--- Quoted passage Enclosed Below ---
A plug‑and‑play venue would shift that equation dramatically. The O2 and Wembley in London, and Madison Square Garden in New York, all offer permanent stages, roofing, backstage facilities and utilities from day one. In Bengaluru, Terraform Arena is following a similar model. Vincent Samuel of Greenstone Entertainment notes that Terraform already has 60 % of its infrastructure ready. “What takes seven days at another venue can be built in two days at Terraform, saving at least ₹30‑40 lakh compared with a no‑facility venue,” Samuel says.
The scarcity of dedicated venues also curtails brand sponsorship opportunities. A senior marketing executive points out that a water brand may prefer a large outdoor festival, whereas luxury or financial services brands look for controlled environments. Lalita Nayak, chief marketing and communications officer at Mitigata, argues that better venues raise the overall experience and increase the likelihood that larger brands will partner.
An EY Parthenon‑BookMyShow report from January 2026 found that one‑third of brands investing in experiential marketing allocate 11‑40 % of their total marketing spend to the category. Sponsorship can contribute 20‑50 % of an event’s revenue, but without predictable venues brands can only tap a fraction of that potential.
Policy makers are beginning to recognise the bottleneck. The government’s Live Events Development Cell has introduced single‑window clearances and streamlined licensing procedures. Several state governments are considering sector‑specific policies, and at least three to four companies have expressed interest in building venues. District by Zomato has acquired naming rights and operates Terraform Arena as District Arena.
Industry insiders believe that a network of purpose‑built arenas—ranging from 4,000‑seat venues to 100,000‑seat stadiums—would allow India to become a default multi‑city stop on world tours. “If we have 10 such venues, we can offer artists a 10‑city tour and structure pricing differently,” says Jairam. “The conversation changes and margins improve.”
Until that infrastructure is in place, India’s concert boom will remain constrained. The next chapter belongs to those who build the stages.
--- End of Enclosed Quoted passage ---
--- Entries provided Enclosed Below ---
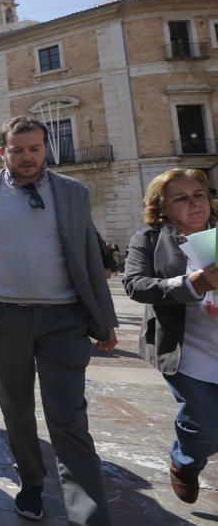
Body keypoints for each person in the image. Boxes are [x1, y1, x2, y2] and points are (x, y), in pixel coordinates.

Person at [0, 115, 117, 525]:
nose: (27, 157)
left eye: (35, 149)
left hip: (66, 320)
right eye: (17, 149)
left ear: (46, 150)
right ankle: (32, 484)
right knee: (17, 408)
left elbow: (89, 255)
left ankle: (88, 513)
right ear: (3, 151)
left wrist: (104, 317)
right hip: (3, 317)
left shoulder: (73, 193)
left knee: (68, 417)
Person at [123, 168, 218, 505]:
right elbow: (135, 285)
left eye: (199, 195)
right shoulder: (148, 239)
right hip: (186, 350)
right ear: (162, 208)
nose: (195, 203)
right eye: (181, 198)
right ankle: (185, 462)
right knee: (204, 424)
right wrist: (193, 284)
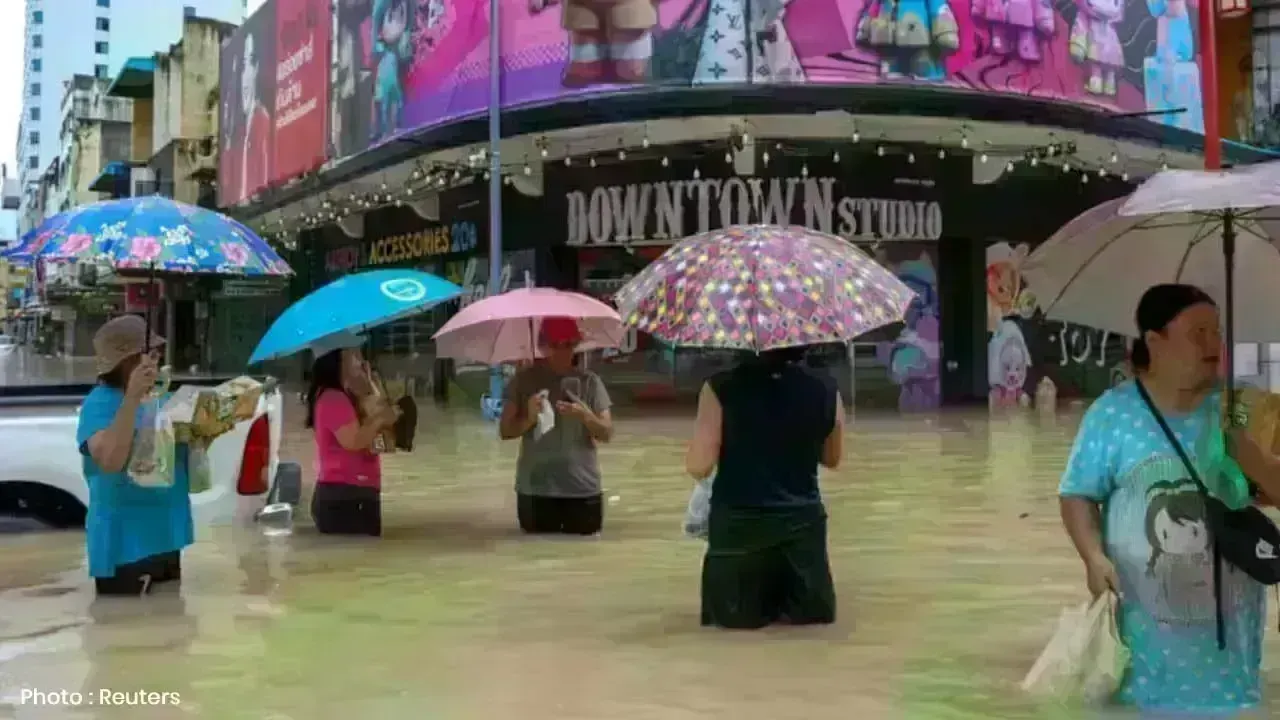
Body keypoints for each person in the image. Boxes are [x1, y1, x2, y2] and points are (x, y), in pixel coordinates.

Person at [1059, 283, 1280, 714]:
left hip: (1231, 641)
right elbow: (1077, 494)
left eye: (1217, 331)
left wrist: (1249, 456)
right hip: (1143, 639)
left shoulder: (1245, 409)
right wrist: (1092, 557)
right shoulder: (1112, 413)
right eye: (1198, 332)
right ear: (1155, 342)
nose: (1214, 343)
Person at [687, 346, 845, 629]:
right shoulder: (826, 388)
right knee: (805, 636)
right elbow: (831, 459)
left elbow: (699, 466)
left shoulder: (720, 387)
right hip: (802, 535)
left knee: (732, 639)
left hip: (738, 535)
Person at [77, 315, 192, 596]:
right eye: (148, 354)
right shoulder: (99, 403)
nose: (156, 360)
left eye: (156, 354)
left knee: (170, 625)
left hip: (166, 531)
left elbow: (172, 461)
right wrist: (131, 398)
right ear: (126, 362)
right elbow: (110, 461)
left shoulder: (161, 399)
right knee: (122, 631)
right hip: (124, 539)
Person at [499, 317, 613, 535]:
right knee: (536, 555)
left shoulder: (590, 381)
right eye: (555, 345)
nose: (562, 352)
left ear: (577, 344)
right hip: (536, 488)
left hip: (582, 487)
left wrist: (585, 416)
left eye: (568, 345)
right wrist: (530, 418)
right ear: (543, 345)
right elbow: (505, 432)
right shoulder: (523, 381)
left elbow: (607, 433)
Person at [305, 335, 399, 536]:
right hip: (345, 494)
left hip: (357, 493)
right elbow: (353, 441)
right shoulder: (332, 398)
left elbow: (381, 445)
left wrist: (373, 391)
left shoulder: (349, 397)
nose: (362, 362)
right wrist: (380, 418)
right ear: (337, 360)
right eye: (354, 356)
--- End of Enclosed Entries provided ---
### What the task requires
Answer these from the passage on India's concert venues, one line each:
(a) What share of Terraform Arena's infrastructure is already ready, according to Vincent Samuel?
(b) What portion of an event's revenue can sponsorship contribute?
(c) Under what name does District by Zomato operate Terraform Arena?

### Answer to the exercise
(a) 60 %
(b) 20‑50 %
(c) District Arena